Saturday, November 26, 2011

Rural Electrification Sustainable Projects

Once the concept of long-term sustainability  has been presented, it seems reasonable to make a brief introduction of the main principles that should be considered from early stages of project development  to make a rural electrification project sustainable.                                
Lack of coordination among stakeholders has been always a hurdle, not only in terms of International Development projects. The chart above describes the different relations among main actors involved in a rural electrification project. Attention must be paid to the fact that frequently more than one role falls on the same entity or group. For example, depending on the ownership structure implemented, the "user" and the "owner" may be the same, that is, the community itself. Also it is usual that the "operator" and the "maintenance contractor" coincide in the same company or group, when the operation model is based on ESCOs or the beneficiary community is the owner of the system and they are in charge of the O&M tasks (only recommended for small scale projects with previous training for the users)

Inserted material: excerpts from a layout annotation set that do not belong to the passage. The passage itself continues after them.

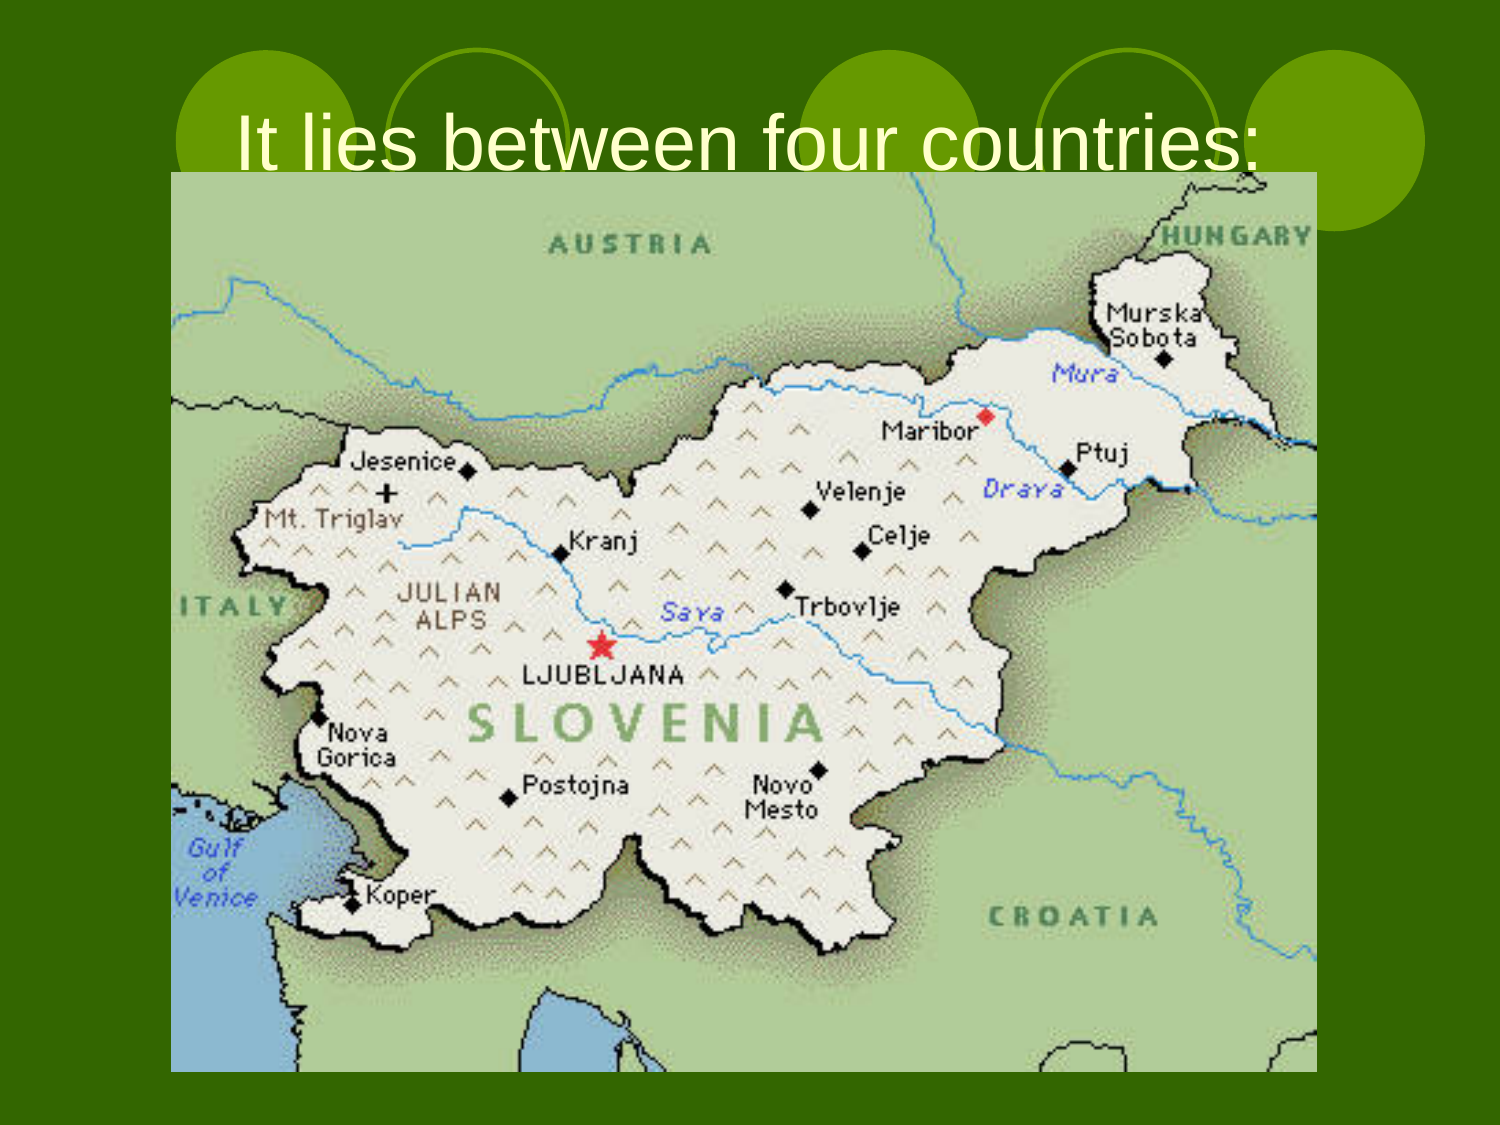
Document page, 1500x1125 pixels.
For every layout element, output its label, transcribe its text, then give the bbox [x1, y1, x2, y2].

title It lies between four countries: [75, 45, 1425, 233]
picture [171, 233, 1317, 1072]
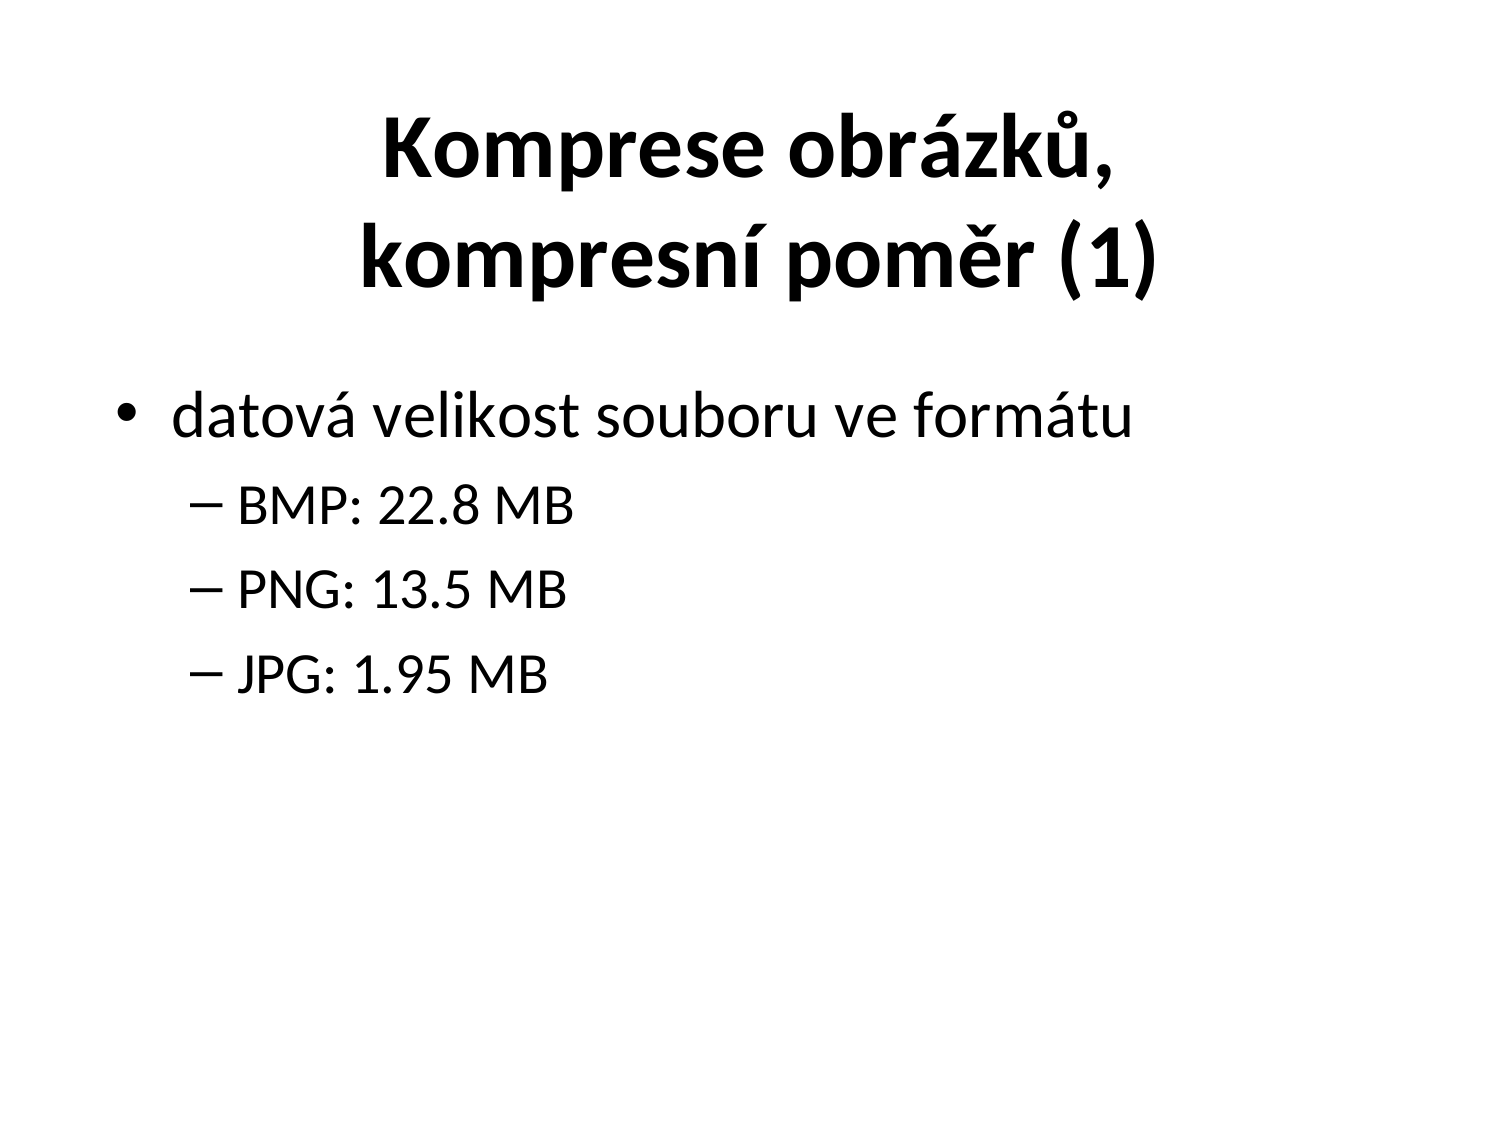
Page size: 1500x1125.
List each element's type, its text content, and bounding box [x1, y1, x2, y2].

Apart from this, other typical errors during project development phase are:
  •  Wrong identification of community needs (or lack thereof)
  •  Selection of technology not based on an exhaustive Life Cycle Cost analysis
  •  Not incorporate inputs from beneficiaries that may affect the decision-making (e.g. costumes,  organizational issues,  etc.)
As introduced before, a sustainable approach should address bot technical and institutional arrangements, including an operation model that guarantees the success of the post-project period. In this regard, this process would consist of four main phases:

  1. Preliminary assessment: Identification of needs, determination of energy requirements, LCC analysis to determine the least-cost option, system sizing and estimated budget. Organizational and cultural issues may be incorporated at this stage.
  2. Implementation plan: gather information (grid extension plans, local institutional and market capacity, etc.); refine energy requirements, costs and system design; definition of ownership structure, business operation model; financing; preparation of technical specifications and terms of reference for capacity building...
  3. Procurement and contract management: securing firm financing commitments; developing tender packages and viable strategy for equipment procurement; logistic arrangements; contracts management; guarantees and warranties; construction, commissioning and handover...
  4. Long-term operation: contracted or in-house maintenance? post-project operational financing, beneficiary contributions, elaboration of O&M plan and tracking...

The above topics will be developed soon in specific posts.

Sources:
IEC 62257-3 - Project development and management.